Goethe, Stendhal oder Flaubert - durch das gesamte 19. Jahrhundert erzählen Autoren von der Erziehung ihrer - männlichen - Helden durch die vorhandene Wirklichkeit. "Bildung zur Vernünftigkeit" lautete das aufklärerische Ideal. Doch nur in konventionellen Werken macht die Hauptfigur Frieden mit der Welt und findet ihren Platz in Gesellschaft und Familie. In den außergewöhnlichen Werken sucht sich der Protagonist einen Ort, von dem aus er etwas bewirken, etwas ändern kann. Oder er entzieht sich allem Politischen, um ganz und gar frei zu sein für Kunst und Leben, wie James Joyce in seinem Portrait des Künstlers als junger Mann von 1914 proklamierte:
"Ich will nicht dem dienen, woran ich nicht länger glaube, nenne es sich nun mein Zuhause, mein Vaterland oder meine Kirche."
Wenn heute die Coming-of-Age-Erzählung junge Menschen mit der Welt konfrontiert, dann geht es nur noch selten um die Welt oder die Epoche, sondern um Überschaubares: Das eigene Leben und die eigenen Empfindungen. Die Fragen werden intimer: Wer bin ich? Woher komme ich? Wen liebe ich? Und was werde ich sein: Glücklich oder normal?

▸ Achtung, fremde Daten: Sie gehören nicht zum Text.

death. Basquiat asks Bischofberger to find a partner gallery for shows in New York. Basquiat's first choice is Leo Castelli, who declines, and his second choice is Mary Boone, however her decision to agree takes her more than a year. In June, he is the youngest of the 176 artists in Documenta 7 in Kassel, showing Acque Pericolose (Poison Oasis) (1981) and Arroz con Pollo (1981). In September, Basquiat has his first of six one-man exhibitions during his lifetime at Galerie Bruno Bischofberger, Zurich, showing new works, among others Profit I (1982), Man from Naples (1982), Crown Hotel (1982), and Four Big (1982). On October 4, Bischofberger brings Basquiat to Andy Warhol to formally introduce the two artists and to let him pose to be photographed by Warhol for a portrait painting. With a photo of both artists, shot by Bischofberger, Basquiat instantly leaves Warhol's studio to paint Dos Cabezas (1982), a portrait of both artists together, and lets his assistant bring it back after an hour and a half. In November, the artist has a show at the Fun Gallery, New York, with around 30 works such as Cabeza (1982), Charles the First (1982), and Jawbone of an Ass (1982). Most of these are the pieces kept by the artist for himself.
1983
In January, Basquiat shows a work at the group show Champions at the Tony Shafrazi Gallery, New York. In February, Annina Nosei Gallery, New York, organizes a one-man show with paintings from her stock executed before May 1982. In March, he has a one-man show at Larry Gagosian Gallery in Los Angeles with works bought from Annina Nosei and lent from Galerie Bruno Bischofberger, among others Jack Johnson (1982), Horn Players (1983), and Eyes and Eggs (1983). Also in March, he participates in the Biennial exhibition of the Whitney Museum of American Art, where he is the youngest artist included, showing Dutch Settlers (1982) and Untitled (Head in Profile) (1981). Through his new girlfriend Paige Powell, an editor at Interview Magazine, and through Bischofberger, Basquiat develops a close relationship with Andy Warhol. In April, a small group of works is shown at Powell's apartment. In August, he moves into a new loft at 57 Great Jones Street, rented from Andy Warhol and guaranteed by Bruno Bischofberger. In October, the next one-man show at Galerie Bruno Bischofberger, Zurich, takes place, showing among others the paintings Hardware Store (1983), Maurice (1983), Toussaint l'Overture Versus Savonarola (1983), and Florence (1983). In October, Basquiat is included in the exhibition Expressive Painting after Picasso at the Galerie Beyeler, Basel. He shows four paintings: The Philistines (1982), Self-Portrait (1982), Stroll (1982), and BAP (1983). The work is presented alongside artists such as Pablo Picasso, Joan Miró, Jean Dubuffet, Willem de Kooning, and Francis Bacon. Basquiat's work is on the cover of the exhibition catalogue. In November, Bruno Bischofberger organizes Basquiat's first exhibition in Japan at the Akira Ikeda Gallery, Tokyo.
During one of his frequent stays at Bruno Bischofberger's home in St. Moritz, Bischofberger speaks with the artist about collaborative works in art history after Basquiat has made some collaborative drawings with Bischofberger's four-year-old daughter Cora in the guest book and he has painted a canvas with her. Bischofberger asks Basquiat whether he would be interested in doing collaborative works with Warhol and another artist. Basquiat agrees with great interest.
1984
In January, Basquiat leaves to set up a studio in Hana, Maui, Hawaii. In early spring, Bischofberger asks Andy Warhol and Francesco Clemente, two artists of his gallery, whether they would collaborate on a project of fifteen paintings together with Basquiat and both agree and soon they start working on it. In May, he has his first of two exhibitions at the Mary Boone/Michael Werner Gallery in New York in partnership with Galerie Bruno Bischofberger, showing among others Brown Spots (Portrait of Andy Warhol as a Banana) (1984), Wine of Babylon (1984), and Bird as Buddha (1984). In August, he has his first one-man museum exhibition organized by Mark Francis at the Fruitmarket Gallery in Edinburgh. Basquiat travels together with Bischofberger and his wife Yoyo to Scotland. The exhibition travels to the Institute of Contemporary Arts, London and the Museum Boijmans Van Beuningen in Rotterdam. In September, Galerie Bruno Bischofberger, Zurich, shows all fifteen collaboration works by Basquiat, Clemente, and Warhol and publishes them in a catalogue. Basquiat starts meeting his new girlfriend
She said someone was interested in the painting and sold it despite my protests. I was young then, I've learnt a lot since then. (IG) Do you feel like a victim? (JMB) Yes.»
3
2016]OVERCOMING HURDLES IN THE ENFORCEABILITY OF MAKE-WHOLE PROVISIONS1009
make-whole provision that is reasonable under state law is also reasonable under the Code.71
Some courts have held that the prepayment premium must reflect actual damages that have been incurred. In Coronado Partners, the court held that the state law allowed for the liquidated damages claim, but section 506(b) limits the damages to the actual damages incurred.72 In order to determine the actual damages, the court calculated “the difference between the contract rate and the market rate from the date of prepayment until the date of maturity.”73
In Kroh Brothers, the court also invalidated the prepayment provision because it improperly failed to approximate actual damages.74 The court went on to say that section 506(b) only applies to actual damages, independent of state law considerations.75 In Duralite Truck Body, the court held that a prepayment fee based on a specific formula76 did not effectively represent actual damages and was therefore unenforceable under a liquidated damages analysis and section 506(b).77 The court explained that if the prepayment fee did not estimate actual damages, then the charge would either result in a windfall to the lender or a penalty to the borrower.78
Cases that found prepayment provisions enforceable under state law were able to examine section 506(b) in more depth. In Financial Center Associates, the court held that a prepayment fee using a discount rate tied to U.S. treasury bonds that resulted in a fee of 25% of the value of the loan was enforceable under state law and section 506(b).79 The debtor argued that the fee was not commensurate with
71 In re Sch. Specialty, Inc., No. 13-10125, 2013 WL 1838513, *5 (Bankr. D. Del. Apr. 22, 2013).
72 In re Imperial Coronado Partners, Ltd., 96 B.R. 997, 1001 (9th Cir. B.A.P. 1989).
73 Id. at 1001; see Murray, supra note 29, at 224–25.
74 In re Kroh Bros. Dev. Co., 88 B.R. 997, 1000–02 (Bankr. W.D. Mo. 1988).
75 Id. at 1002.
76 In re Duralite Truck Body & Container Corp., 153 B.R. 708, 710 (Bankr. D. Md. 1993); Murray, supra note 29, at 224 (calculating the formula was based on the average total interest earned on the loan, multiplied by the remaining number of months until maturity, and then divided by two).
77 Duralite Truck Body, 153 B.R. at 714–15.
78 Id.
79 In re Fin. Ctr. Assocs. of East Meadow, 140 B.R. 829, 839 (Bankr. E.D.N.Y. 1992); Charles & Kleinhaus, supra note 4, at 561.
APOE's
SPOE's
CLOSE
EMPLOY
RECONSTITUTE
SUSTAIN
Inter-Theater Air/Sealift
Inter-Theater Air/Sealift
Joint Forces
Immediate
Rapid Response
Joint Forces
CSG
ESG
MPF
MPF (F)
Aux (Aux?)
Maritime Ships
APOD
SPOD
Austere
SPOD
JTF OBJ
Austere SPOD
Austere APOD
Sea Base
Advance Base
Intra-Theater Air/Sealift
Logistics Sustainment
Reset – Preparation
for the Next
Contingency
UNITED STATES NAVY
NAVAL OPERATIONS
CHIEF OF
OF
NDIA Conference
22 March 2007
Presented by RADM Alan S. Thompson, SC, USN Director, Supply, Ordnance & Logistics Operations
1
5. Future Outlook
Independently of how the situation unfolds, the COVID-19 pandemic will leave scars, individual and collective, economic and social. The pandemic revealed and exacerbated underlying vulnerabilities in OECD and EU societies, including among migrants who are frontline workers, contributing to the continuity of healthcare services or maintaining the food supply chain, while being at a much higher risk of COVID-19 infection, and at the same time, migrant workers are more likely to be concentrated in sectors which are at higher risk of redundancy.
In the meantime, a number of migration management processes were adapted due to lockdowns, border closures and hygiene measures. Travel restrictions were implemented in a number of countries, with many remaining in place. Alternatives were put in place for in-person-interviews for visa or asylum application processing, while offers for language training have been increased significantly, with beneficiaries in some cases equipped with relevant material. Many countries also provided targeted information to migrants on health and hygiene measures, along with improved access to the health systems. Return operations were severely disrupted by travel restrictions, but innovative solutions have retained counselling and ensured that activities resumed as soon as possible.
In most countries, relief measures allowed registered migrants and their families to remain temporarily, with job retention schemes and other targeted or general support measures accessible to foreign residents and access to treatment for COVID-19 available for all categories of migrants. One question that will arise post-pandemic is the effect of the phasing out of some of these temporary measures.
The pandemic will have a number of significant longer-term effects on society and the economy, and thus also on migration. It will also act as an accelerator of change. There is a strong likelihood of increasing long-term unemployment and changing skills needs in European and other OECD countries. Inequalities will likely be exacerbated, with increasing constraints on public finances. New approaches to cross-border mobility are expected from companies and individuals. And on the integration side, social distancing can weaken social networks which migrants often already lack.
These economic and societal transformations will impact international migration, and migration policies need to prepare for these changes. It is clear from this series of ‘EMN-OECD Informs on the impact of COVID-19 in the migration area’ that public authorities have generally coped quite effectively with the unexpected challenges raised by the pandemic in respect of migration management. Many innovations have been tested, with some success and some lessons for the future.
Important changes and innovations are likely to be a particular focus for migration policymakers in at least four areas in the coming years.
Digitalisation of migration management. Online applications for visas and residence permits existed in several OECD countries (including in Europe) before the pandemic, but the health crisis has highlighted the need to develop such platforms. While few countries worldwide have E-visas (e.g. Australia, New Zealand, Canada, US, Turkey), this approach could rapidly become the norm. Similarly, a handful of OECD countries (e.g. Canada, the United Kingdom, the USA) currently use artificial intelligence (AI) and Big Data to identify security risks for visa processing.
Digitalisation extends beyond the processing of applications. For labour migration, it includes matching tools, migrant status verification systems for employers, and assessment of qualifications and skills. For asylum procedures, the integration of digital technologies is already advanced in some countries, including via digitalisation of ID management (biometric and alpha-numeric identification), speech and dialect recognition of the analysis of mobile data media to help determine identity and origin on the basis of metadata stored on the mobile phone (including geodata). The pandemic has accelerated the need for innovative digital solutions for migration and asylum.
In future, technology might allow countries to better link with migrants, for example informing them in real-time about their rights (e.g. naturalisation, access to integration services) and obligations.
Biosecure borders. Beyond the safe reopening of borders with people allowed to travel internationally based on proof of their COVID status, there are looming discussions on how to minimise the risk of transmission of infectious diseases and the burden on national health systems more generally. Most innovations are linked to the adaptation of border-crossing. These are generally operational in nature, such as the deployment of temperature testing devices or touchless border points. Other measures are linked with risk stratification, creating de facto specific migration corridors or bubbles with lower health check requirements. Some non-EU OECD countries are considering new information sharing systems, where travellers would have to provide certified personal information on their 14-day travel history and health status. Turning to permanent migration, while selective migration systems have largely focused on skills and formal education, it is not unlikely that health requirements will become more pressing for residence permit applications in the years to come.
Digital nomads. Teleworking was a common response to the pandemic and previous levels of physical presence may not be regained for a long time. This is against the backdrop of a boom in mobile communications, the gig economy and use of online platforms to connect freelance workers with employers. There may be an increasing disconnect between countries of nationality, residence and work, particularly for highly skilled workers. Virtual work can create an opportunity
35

In ihrem Roman Beides sein verbindet die britische Autorin Ali Smith die Geschichte eines jungen Mädchens aus dem heutigen Cambridge kunstvoll mit der Geschichte eines italienischen Freskenmalers der Frührenaissance: Die 16‑jährige George durchlebt nicht die typischen Teenager-Phasen von Langeweile und Melancholie, sondern echte Schwermut: Sie trauert um ihre verstorbene Mutter, eine exzentrische Künstlerin, die ihr Leben als Netzaktivistin bestritten hatte. Kurz vor ihrem Tod war die Mutter noch mit George nach Italien gereist, um sich die berühmten Fresken von Francesco del Cossa anzusehen. Im Palazzo von Ferrara betrachten sie seine Allegorie des Monats März, sie bewundern die prächtig gekleidete Göttin Minerva, den armen Mann in Lumpen und eine zarte Gestalt, die beides trägt, Hose und Kleid, und mit einer anmutigen Leichtigkeit lächelt, als sei alles nur ein bezauberndes Spiel. Mann oder Frau?, fragt George ihre Mutter.
"Mann, Frau, beides, sagt sie. Wunderschön sind sie alle."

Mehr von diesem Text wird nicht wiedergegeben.